İşte 47 Ronin hikayesi, Lord Asano’nun gereksiz kışkırtmalar sonucu başka bir ailenin lorduna saldırması sonucu idama mahkum edilmesiyle başlar. Lord Asano’nun korumasıyla görevli olan Oishi önderliğindeki 58 samuray da bu konuda başarısız olunca Asano’nun saldırısı Japonya’nın hakimi Shogun’ın dikkatinden kaçmaz. Cezası idamdır ama Asano’nun saldırdığı Kira’nın sürekli olarak Asano’yu kışkırttığını bilen Shogun, Asano’nun onurunu koruması için Seppuku yapmasına izin verir. Seppuku bir Japon’un en onurlu ölümlerinden biridir.

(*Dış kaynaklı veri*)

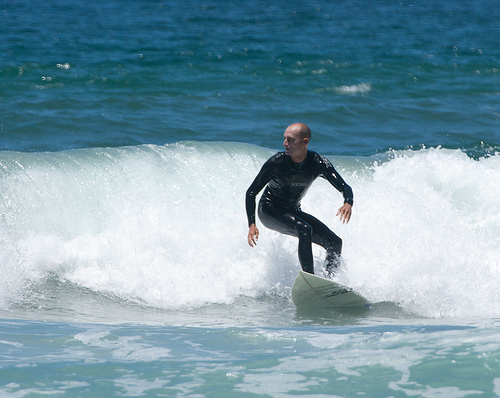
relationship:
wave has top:
[0, 144, 499, 336] [2, 130, 498, 184]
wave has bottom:
[0, 144, 499, 336] [0, 262, 499, 321]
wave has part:
[0, 144, 499, 336] [367, 137, 498, 177]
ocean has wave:
[0, 3, 499, 397] [0, 144, 499, 336]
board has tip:
[287, 266, 372, 319] [288, 264, 322, 288]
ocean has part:
[0, 3, 499, 397] [367, 137, 498, 177]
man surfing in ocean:
[242, 120, 356, 281] [0, 3, 499, 397]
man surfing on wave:
[242, 120, 356, 281] [0, 144, 499, 336]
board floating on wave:
[287, 266, 372, 319] [0, 144, 499, 336]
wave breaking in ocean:
[0, 144, 499, 336] [0, 3, 499, 397]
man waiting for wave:
[242, 120, 356, 281] [0, 144, 499, 336]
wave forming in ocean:
[0, 144, 499, 336] [0, 3, 499, 397]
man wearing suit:
[242, 120, 356, 281] [244, 152, 354, 283]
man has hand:
[242, 120, 356, 281] [337, 200, 357, 221]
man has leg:
[242, 120, 356, 281] [260, 203, 317, 275]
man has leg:
[242, 120, 356, 281] [294, 210, 343, 282]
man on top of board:
[242, 120, 356, 281] [287, 266, 372, 319]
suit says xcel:
[244, 152, 354, 283] [287, 177, 313, 195]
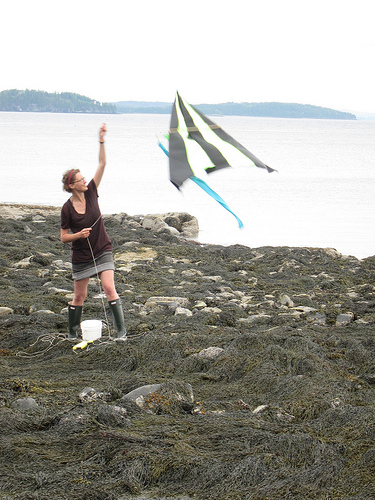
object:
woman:
[54, 119, 129, 343]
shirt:
[59, 177, 115, 268]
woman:
[55, 105, 134, 364]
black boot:
[106, 292, 128, 343]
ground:
[334, 68, 351, 83]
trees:
[0, 89, 58, 109]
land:
[114, 100, 355, 120]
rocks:
[126, 212, 197, 239]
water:
[0, 110, 373, 176]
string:
[15, 210, 128, 360]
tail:
[154, 135, 247, 230]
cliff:
[2, 199, 357, 500]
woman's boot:
[104, 295, 130, 344]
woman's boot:
[66, 299, 87, 343]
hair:
[60, 164, 83, 196]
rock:
[121, 382, 193, 413]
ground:
[0, 204, 372, 495]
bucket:
[80, 316, 101, 341]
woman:
[39, 149, 159, 344]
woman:
[41, 144, 149, 351]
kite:
[152, 87, 288, 235]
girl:
[56, 120, 134, 345]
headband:
[65, 165, 76, 187]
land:
[0, 226, 359, 497]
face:
[69, 167, 89, 194]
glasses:
[70, 175, 87, 182]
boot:
[63, 300, 86, 343]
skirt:
[68, 251, 117, 281]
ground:
[12, 360, 317, 495]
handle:
[72, 335, 94, 351]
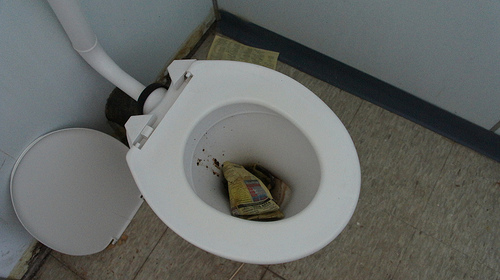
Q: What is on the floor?
A: Tiles.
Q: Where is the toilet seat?
A: On the floor.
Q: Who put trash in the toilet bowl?
A: Unabe to determine.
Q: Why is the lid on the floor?
A: It is broken.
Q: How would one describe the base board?
A: Dark colored.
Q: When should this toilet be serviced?
A: Now.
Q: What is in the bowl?
A: Trash.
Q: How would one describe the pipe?
A: White.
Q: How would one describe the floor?
A: Covered with tan and white tiles.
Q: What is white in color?
A: A toilet.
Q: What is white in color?
A: A toilet.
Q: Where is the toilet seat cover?
A: It is on the ground.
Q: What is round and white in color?
A: A toilet seat.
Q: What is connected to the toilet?
A: A white long pipe.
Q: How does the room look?
A: It is a tiled room.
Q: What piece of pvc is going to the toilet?
A: Water pipe.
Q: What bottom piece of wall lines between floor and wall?
A: Trim.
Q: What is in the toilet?
A: Paper.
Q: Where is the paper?
A: In the toilet.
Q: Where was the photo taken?
A: In bathroom.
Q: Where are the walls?
A: Next to toilet.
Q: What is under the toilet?
A: Floor.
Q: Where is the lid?
A: On the floor.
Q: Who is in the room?
A: No people.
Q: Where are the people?
A: None in photo.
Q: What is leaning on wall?
A: Lid.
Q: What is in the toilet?
A: Paper.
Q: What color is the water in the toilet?
A: Brown.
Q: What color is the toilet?
A: White.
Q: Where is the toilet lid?
A: Beside the toilet.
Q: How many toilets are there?
A: 1.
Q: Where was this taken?
A: Bathroom.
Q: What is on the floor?
A: Tile.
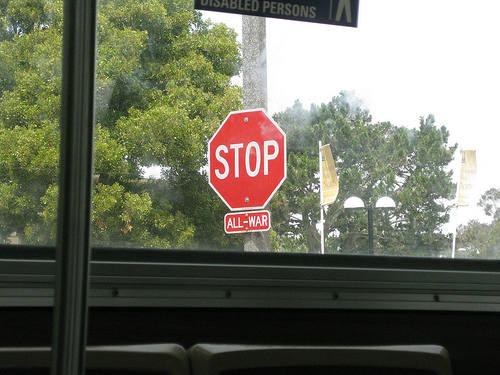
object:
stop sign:
[205, 106, 287, 210]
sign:
[222, 209, 272, 234]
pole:
[238, 13, 273, 254]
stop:
[214, 140, 279, 178]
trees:
[0, 0, 500, 258]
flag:
[318, 143, 340, 208]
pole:
[317, 137, 325, 254]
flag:
[456, 146, 478, 209]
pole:
[449, 144, 460, 257]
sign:
[192, 0, 361, 29]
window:
[91, 2, 499, 261]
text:
[200, 1, 315, 21]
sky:
[137, 0, 500, 236]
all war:
[225, 213, 267, 229]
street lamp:
[341, 193, 367, 210]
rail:
[51, 1, 98, 374]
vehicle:
[0, 0, 500, 373]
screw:
[109, 289, 120, 298]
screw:
[431, 293, 443, 303]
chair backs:
[188, 338, 457, 374]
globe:
[373, 193, 396, 212]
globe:
[339, 195, 365, 210]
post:
[366, 207, 377, 255]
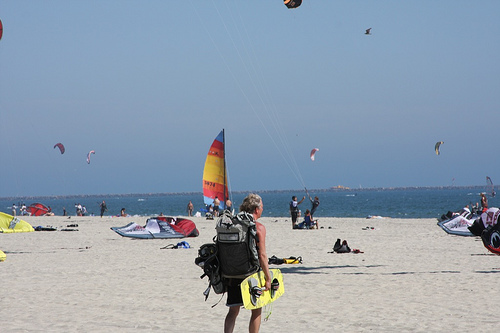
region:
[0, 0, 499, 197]
a large patch of blue sky in the background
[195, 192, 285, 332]
a man on the beach holding a wakeboard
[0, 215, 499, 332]
the sandy ground of the beach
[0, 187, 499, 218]
a large body of dark blue water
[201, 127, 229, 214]
a vehicle with a sail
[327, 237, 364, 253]
a small group of items on the sand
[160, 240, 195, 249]
a small object on the sand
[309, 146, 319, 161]
a parasail in the sky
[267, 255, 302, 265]
a bag left on the beach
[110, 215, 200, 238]
a small personal water vehicle on the beach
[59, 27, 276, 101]
A clear blue sky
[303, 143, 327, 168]
A big white kite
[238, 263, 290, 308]
A yellow snow board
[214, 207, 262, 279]
A big black backpack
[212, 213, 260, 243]
A small grey patch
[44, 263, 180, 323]
A massive grey beach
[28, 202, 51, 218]
A big red patch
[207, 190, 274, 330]
A tall white man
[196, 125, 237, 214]
A big multi colored yatcht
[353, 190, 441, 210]
A wavy blue sea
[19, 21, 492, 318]
a clear day at the beach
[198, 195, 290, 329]
the boy is carrying three backpacks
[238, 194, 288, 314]
the man has a board under his arm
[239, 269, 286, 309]
the board is yellow with black foot holders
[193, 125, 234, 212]
a sailboat is on the beach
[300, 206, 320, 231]
a person is sitting in a sand chair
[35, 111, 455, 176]
kiteboarder's kites are in the air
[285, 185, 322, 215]
two boys have harnesses on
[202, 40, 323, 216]
the boy is holding lines to the kite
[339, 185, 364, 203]
a kiteboarder skimming the water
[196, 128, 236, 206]
Multicolored sail near ocean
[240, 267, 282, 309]
Yellow water board in man's hand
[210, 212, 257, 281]
Gray and black backpack on man's back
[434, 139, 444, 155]
Parasail in blue sky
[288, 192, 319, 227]
People holding ropes on beach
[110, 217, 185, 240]
flat sail on sand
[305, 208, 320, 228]
Person in chair on beach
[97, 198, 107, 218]
Person running on beach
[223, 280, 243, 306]
Black shorts with white trim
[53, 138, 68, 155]
Red parasail in air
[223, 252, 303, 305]
Man holding a water board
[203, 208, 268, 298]
Man wearing a backpack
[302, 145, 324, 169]
pink kite in the sky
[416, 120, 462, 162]
Green kite in the sky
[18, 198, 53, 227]
Red kite on the ground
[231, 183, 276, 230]
Man with gray hair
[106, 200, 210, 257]
Jet ski on the beach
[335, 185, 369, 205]
Boat on the water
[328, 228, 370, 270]
People sitting on the beach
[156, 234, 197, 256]
Towel on the sand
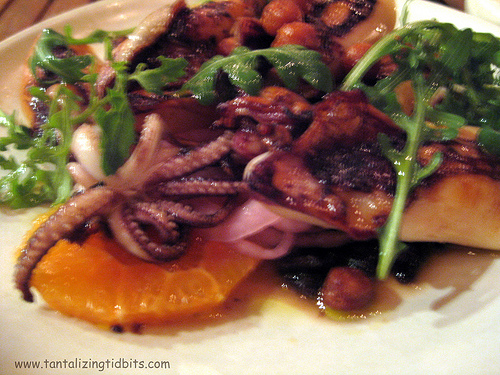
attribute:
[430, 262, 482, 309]
shadow — food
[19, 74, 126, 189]
vegetable — green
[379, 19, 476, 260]
vegetable — green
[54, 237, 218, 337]
orange — glistening, slice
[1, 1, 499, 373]
plate — white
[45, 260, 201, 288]
hot dogs — bunch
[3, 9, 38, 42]
table — dark brown, portion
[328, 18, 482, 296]
vegetable — green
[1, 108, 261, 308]
calamari — portion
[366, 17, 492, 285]
green stem — thin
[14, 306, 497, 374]
plate — section, white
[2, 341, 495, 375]
background — tan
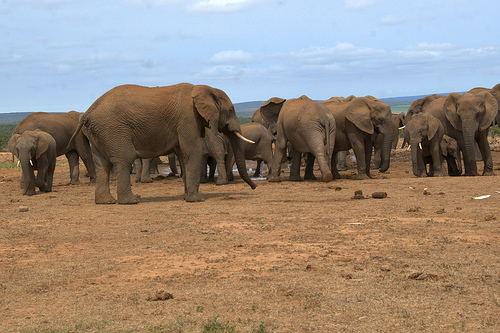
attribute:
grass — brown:
[0, 133, 492, 323]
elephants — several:
[442, 90, 497, 172]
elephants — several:
[413, 132, 461, 173]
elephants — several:
[401, 110, 445, 176]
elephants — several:
[303, 92, 395, 177]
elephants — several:
[269, 97, 336, 178]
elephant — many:
[7, 128, 58, 198]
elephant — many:
[10, 109, 94, 186]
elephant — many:
[423, 81, 499, 176]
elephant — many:
[260, 96, 336, 183]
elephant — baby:
[49, 72, 280, 209]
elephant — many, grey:
[64, 82, 256, 202]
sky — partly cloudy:
[153, 15, 357, 75]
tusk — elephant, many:
[238, 132, 255, 149]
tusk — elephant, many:
[399, 118, 408, 133]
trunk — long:
[229, 118, 256, 189]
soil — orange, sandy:
[3, 172, 495, 326]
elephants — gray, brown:
[4, 76, 497, 206]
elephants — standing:
[14, 91, 484, 210]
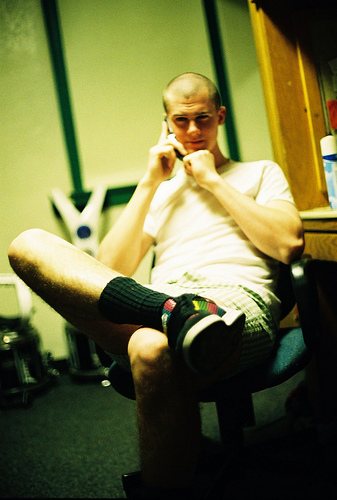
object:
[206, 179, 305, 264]
arm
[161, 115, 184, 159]
cell phone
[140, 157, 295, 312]
shirt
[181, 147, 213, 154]
chin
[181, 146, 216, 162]
knuckles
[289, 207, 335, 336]
desk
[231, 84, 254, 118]
ground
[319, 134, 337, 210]
bottle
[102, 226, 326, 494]
chair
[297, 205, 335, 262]
wood table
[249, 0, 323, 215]
wood panel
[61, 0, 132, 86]
wall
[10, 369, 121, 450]
green carpet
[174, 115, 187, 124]
eye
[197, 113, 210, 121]
eye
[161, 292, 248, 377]
shoe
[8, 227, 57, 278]
knee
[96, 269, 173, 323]
sock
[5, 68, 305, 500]
man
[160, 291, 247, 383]
black shoe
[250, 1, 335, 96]
shadow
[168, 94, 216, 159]
face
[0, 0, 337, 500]
room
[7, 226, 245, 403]
legs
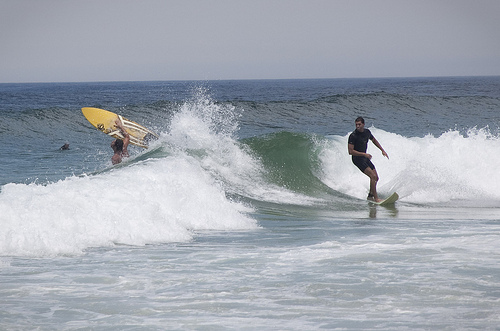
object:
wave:
[0, 80, 499, 261]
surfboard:
[365, 191, 403, 207]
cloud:
[1, 0, 500, 83]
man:
[346, 115, 392, 204]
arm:
[346, 134, 366, 159]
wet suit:
[346, 127, 377, 174]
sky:
[0, 0, 500, 85]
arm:
[366, 128, 384, 152]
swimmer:
[58, 142, 71, 151]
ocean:
[0, 75, 500, 331]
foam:
[0, 82, 499, 257]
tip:
[388, 191, 402, 198]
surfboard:
[79, 105, 161, 149]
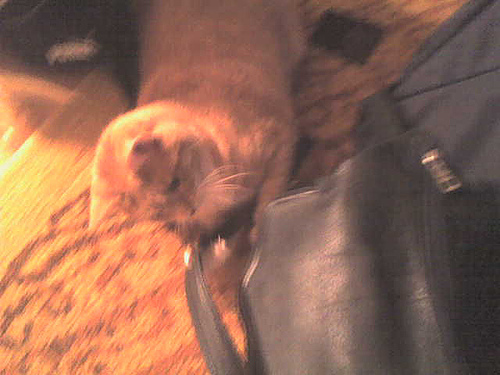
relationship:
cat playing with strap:
[87, 0, 308, 234] [178, 253, 231, 337]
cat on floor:
[97, 129, 264, 225] [55, 269, 136, 356]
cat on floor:
[87, 0, 308, 234] [4, 2, 135, 373]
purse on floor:
[186, 3, 495, 370] [6, 63, 133, 373]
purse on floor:
[186, 3, 495, 370] [4, 2, 135, 373]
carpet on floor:
[3, 129, 251, 370] [0, 0, 106, 167]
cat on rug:
[87, 0, 308, 234] [4, 105, 246, 373]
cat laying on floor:
[87, 0, 308, 234] [4, 2, 135, 373]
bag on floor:
[182, 0, 497, 374] [4, 2, 135, 373]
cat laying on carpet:
[87, 0, 308, 234] [3, 129, 251, 370]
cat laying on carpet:
[87, 0, 308, 234] [0, 145, 246, 373]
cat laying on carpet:
[87, 0, 308, 234] [14, 18, 450, 373]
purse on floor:
[184, 129, 477, 375] [4, 5, 483, 370]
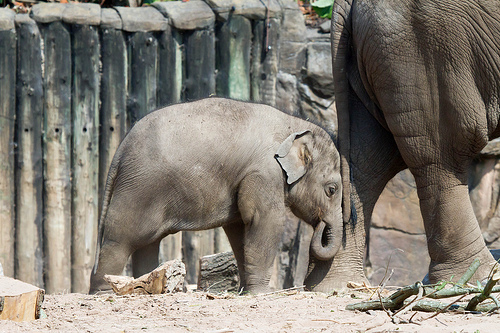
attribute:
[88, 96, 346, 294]
elephant — baby, leaning, behind, young, gray, nodging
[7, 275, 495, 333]
ground — sandy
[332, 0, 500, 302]
elephant — larger, gray, big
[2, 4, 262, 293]
fence — wooden, black, wood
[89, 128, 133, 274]
tail — hanging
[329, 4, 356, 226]
tail — hanging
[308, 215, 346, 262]
trunk — curled up, folded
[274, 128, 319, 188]
ear — flappy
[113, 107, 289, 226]
skin — gray, wrinkled, rough, smooth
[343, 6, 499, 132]
skin — gray, wrinkled, rough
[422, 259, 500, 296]
branch — broken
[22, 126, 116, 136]
holes — drilled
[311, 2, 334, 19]
leaf — green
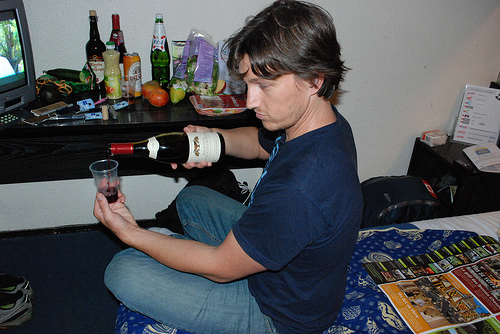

Lord Asano’nun ölümüyle beraber Oishi ve diğer 58 Samuray artık Ronin olmuştur. Topraklarından sürülürler ama Oishi, efendilerinin onurunu kurtarmak için Kira’dan öc almaya kararlıdır. Yıllarca süren çalışmalar sonucu fırsatını yakalarlar ve Kira’nın kalesine 47 kişiyle yaptıkları saldırıyla hem tüm adamlarını öldürürler hem de Kira’ya Seppuku yapma şansı tanırlar. Fakat Kira korkudan Seppuku yapamaz ve başı kesilerek onursuz bir şekilde ölüme gönderilir. Oishi efendisinin öcünü almıştır ve Shogun’a bir elçi göndererek durumdan haberdar eder. Bunun üzerine Shogun da Oishi ve 46 samurayı idam yerine Seppuku ile ödüllendirir. Aralarından en genç olanı da cezalandırmaz ve bu 47 onurlu adamın mücadelesini nesilden nesile anlatması için sağ bırakır.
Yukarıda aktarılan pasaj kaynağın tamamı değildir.